Institute for Social Renewal

Martin Luther King

Martin Luther King Legacy


In commemoration of Martin Luther King's receiving an honorary degree from Newcastle University in 1967, this theme explores issues of citizenship, social justice, inequality, poverty and war.

One aspect of this theme concerns people’s civil, social and political rights as citizens. We investigate how these are changed as the role and nature of the state changes. For example, we explore changing welfare regimes and in particular the implications of the last 30 years of neo-liberal hegemony and marketisation.

Another research area is people’s relationship with political institutions and how political processes reflect public opinions. It explores the governance arrangements that underpin decision making and the implications for our society. For example, how are changes made at a national level by politicians felt at the regional and national level? What opportunities are there for citizens to drive action? What forms does citizen led action take?

In particular, this theme addresses the three challenges that Dr King identified in his honorary degree ceremony in Newcastle University, 1967:

1. Poverty

2. Racism

3. War

Have a look at the tabs to see examples of activity under this theme.

Theme Champion: TBC

Martin Luther King Junior receiving his honorary degree from Newcastle University.

Peace work

Working with North East schools to explore peace and conciliation.

Nick Megoran, School of Geography, Politics and Sociology, is working with schools in the North East to share his work on conciliation with students in schools. They explore topics such as international conflict as well as everyday coexistence and the value of anti-discrimination as a way to help us all enjoy being good citizens of our communities. 

To explore the work of the Martin Luther King Peace Committee, co-convened by Nick Megoran and Andii Bowsher (Northumbria University), visit the Peace Committee website

Claudia Jones Memorial Lecture- The legacy of Dr Martin Luther King,  5 October 2012

This event, led by David Baines (School of Arts and Cultures) remembered the presentation of an honorary degree by Newcastle University to Dr Martin Luther King in 1968. Speakers included historian Brian Ward, Chi Onwurah MP, Lionel Morrison, and Dr Gerald L. Durley. Gerald Durley’s powerful and inspirational speech recalled his days working alongside Dr. King as a student organizer, addressing the challenges of discrimination, poverty and war.


The Role of International Organisations and Human Rights Monitoring Bodies in Refugee Protection.

This workshop brought together a number of relevant experts in the enforcement of refugee protection by international organisations and International Human Rights Monitoring Bodies (IHRMBs).

In particular, it explored how these relevant actors may be filling the gap resulting from the lack of an international body with jurisdiction to receive individual applications under the 1951 Refugee Convention.

The participants reflected on such issues as ‘What are the main challenges for the effective enforcement of refugee protection?’ and ‘What issues are particularly problematic when addressing enforcement where there is no clearly shared understanding of what international law may require?’.
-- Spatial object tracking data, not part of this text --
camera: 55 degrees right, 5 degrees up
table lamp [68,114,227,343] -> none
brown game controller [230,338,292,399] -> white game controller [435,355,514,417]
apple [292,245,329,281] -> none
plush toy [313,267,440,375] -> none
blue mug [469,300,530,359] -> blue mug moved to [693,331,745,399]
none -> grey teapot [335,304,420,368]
Papers were presented on the work of the UN Committee Against Torture, Protection under International Human Rights Law, Challenges in the implementation of the Common European Asylum System, Litigation before the Court of Justice of the European Union, and Protection before Regional Human Rights Monitoring Bodies (the European Court of Human Rights and the Inter-American Commission & Court for the Protection of Human Rights).
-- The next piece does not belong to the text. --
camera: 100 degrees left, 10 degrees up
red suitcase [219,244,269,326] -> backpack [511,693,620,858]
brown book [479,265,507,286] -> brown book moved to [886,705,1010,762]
The Workshop’s conclusions stressed the need for continued work in this area. Selected contributions to the Workshop have been published by the Refugee Survey Quarterly.


Young people’s experiences of discrimination, the ways in which they are, or are not, mistaken for being Muslim.

Professor Peter Hopkins (GPS) is currently working on a three year (2013-2016) AHRC funded project with colleagues from Edinburgh (Rowena Arshad) and St Andrews (Gurchathen Sanghera) and PDRA Kate Botterill, examining about the experiences of young people growing up in urban, suburban and rural Scotland (thus intersecting with the People, Place and Community theme).

Specifically, the project explores young people’s experiences of discrimination, the ways in which they are, or are not, mistaken for being Muslim (and so experience Islamophobia as a result), and their perceptions about everyday geopolitics (a term used to refer to the ways in which international, national, state and local political issues shape, and are shaped by, people’s everyday lives in different contexts).